Well, here's why it's permissible. At that IDF demo, the 8W "Haswell" was shown to be on-par in performance to the 17W "Ivy Bridge". Now, a quick look at the specifications of the 17W "Ivy Bridge" reveals the following:
In the 17W power envelope, at the 22nm process node, we have a 1.9GHz base clock, dual-core/four-thread "Ivy Bridge." On a per-clock basis, the "Ivy Bridge" is faster, since it is based on a newer, more sophisticated micro-architecture, and the two designs run at roughly the same clock speed. Now, imagine a 10W or less iteration of "Haswell" with roughly the same performance characteristics of the 2010 Core i3 part in the benchmarks.
This would imply that in the 10 watt (or less -- Intel referred to the ultra-low power part as "sub 10-watt" at the Credit Suisse Conference), Intel would have a very significant performance per watt advantage over the latest-and-greatest ARM design. The lead should only widen at the 14nm node with "Broadwell" as lower power levels are enabled.
If Intel is able to bring its very-highest performing processors to the tablet power level, then Apple will have very compelling reasons to move its iPad to Intel designed and built processors. But there is one snag -- software.

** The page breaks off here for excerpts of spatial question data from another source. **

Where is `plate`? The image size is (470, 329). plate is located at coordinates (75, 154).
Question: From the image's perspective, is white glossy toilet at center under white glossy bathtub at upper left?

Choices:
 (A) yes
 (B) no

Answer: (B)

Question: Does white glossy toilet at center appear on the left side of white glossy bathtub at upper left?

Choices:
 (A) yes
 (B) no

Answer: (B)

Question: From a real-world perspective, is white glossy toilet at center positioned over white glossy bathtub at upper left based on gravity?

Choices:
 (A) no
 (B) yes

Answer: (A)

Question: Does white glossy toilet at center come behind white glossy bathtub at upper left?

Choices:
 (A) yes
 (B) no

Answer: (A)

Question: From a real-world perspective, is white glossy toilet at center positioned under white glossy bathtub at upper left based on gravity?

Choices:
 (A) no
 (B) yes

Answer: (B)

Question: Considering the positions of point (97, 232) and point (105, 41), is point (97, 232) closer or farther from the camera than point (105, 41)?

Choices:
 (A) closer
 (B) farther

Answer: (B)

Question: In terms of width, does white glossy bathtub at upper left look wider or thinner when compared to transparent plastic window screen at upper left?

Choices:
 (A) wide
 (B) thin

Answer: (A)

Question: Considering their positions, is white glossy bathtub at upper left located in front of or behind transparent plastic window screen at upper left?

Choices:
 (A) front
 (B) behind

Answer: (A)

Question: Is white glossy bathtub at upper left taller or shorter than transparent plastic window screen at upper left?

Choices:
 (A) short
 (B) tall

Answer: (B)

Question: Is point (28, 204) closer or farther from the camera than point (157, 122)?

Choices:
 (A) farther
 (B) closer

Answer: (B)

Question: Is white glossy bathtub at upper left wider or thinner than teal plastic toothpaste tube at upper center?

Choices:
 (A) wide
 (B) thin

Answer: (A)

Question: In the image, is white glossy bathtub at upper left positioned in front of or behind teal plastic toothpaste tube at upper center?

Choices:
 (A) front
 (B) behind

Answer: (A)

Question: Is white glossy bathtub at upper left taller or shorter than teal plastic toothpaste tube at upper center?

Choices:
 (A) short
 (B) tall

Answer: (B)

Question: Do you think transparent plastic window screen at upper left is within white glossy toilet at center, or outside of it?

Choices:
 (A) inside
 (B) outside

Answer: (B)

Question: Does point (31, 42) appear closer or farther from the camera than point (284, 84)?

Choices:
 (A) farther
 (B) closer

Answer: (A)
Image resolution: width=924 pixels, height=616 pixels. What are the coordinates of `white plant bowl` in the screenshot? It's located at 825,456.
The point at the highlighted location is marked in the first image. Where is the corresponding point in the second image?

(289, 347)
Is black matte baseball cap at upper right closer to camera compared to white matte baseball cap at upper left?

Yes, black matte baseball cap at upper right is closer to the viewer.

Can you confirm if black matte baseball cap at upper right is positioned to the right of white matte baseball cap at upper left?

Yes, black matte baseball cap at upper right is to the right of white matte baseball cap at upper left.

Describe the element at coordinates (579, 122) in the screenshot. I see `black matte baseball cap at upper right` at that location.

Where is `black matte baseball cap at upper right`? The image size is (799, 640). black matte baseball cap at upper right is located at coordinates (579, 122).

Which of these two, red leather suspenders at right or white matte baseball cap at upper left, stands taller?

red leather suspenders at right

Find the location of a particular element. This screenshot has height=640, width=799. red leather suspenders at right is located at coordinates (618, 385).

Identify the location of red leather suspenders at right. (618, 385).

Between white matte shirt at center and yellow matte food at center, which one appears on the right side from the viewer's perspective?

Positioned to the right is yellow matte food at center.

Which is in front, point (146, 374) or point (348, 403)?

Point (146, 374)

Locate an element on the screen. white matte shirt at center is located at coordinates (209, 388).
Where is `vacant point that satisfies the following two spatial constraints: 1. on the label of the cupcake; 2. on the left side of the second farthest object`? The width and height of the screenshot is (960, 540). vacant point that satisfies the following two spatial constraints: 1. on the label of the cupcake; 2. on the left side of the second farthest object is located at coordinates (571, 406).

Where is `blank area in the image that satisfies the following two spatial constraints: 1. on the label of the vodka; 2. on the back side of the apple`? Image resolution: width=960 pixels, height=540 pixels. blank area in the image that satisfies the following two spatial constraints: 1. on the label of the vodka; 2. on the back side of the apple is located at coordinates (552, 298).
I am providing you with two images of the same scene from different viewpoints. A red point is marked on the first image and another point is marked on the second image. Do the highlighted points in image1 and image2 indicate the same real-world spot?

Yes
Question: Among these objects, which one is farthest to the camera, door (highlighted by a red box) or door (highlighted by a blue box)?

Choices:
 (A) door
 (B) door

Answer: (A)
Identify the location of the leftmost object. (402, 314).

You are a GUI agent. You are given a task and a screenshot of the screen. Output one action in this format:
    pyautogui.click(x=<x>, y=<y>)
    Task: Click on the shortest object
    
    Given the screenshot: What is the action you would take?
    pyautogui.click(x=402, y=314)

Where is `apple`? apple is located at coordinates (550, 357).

Software Compatibility A Big Problem, But Not A Showstopper
The big thing that would keep Apple from moving to an Intel chip, even if it were superior, is software compatibility. iOS runs on ARM-compatible processors, and all of the apps for iOS are compiled for and run on ARM-compatible chips. Now, moving most of the applications would be tough, especially since iOS developers do not submit source-code, but simply finished executables. On Google's (GOOG) Android, Intel caught a break because almost all of the code runs via the Dalvik Virtual Machine (meaning if the OS supports the instruction set and has the proper virtual machine, then the applications will work seamlessly).
Nothing stops Intel, however, from using the same kind of software-voodoo that it did with native (i.e., compiled) Android applications: binary translation.
Intel could provide a similar tool for iOS products. In fact, since the high-end Intel chips would have a tangible performance advantage over the ARM-based products, the penalty felt from the overhead involved with binary translation for existing applications would likely be nonexistent.
There are technical hurdles, but they can be overcome.
I have no idea if this rumor is true or not. However, with Intel moving its very highest performing processors to lower and lower power levels, thanks to a combination of a sophisticated process as well as a highly optimized design, it is likely that Intel will attack the high end tablet/convertible space with "Core" and attack the low end of the market as well as phones with the new "Atom" architecture. If true, then this sheds significant light on the fairly delayed introduction of the next generation "Bay Trail" platform based on the next-generation "Silvermont" Atom core.
Should Intel actually capture the iPad with its Atom and/or Core products while filling its fabs with Apple A-series chips for the iPhone, this could represent very real and significant upside for shares of the company.